— start of SOURCE DOCUMENT —

# Question about selling fry to LFS's



## aemaki09 (Oct 23, 2012)

So I've got some CT fry coming up and I know that I wont be able to find a home for every single one of them, the family owned fish store near me said they would be interested, depending on how they look and what I would be asking for them. 

What would you say is a good price to ask? I'm okay with getting store credit but don't know how much of that would be reasonable per fish??

Any ideas would be great


----------



## babystarz (Aug 3, 2012)

aemaki09 said:


> So I've got some CT fry coming up and I know that I wont be able to find a home for every single one of them, the family owned fish store near me said they would be interested, depending on how they look and what I would be asking for them.
> 
> What would you say is a good price to ask? I'm okay with getting store credit but don't know how much of that would be reasonable per fish??
> 
> Any ideas would be great


I've heard that 6 cents per fish is generous from a pet store, so anything around/above that would be something to accept. You should also consider asking them if they would let you provide a care sheet to go along with their betta display to give them the best possible chance at good homes.


----------



## aemaki09 (Oct 23, 2012)

Oh I'd definitely try to include enough care sheets to go with each fish I don't want them to go to bad homes. This fish store is pretty good about letting their customers about taking care of them and not many people other than serious aquarists know it even exists which is why I was happy they said theyd be interested, I would rather not cull more than I have to.

And thanks for replying!!


----------



## ashokantony (Apr 5, 2011)

babystarz said:


> I've heard that *6 cents per fish* is generous from a pet store, so anything around/above that would be something to accept. You should also consider asking them if they would let you provide a care sheet to go along with their betta display to give them the best possible chance at good homes.


6 cents? Is that all? I believe the cost of setting up a breeding environment, taking care of the frys in early stages would be much more than getting back 6 cents. Wow. I never realized it would be this low from LPS.

— end of SOURCE DOCUMENT —
— start of EXTRACTED INFORMATION —

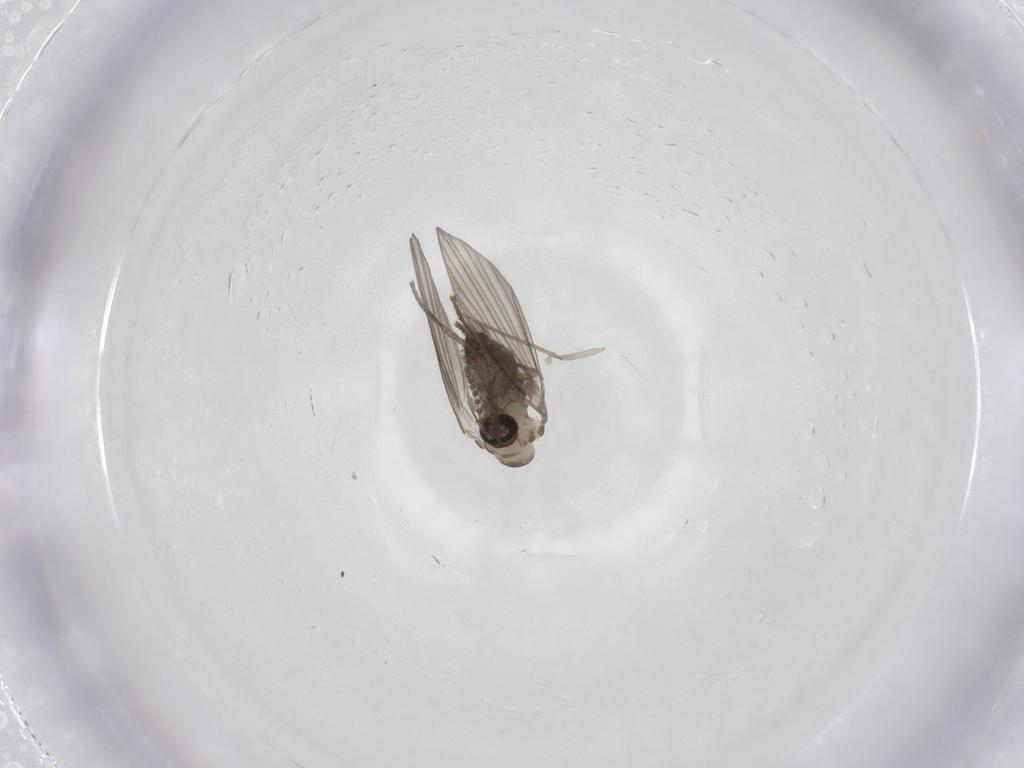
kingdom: Animalia
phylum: Arthropoda
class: Insecta
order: Diptera
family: Psychodidae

— end of EXTRACTED INFORMATION —

• [REQUIRED TASKS]
#1 What price per fish does babystarz call generous from a pet store, according to the forum thread on selling fry?
#2 Reproduce the forum thread on selling fry word for word, from "Oh I'd definitely" up to and including "(Apr 5, 2011)".

• [EXERCISE SOLUTIONS]
#1 6 cents per fish

#2
Oh I'd definitely try to include enough care sheets to go with each fish I don't want them to go to bad homes. This fish store is pretty good about letting their customers about taking care of them and not many people other than serious aquarists know it even exists which is why I was happy they said theyd be interested, I would rather not cull more than I have to.

And thanks for replying!!


----------



## ashokantony (Apr 5, 2011)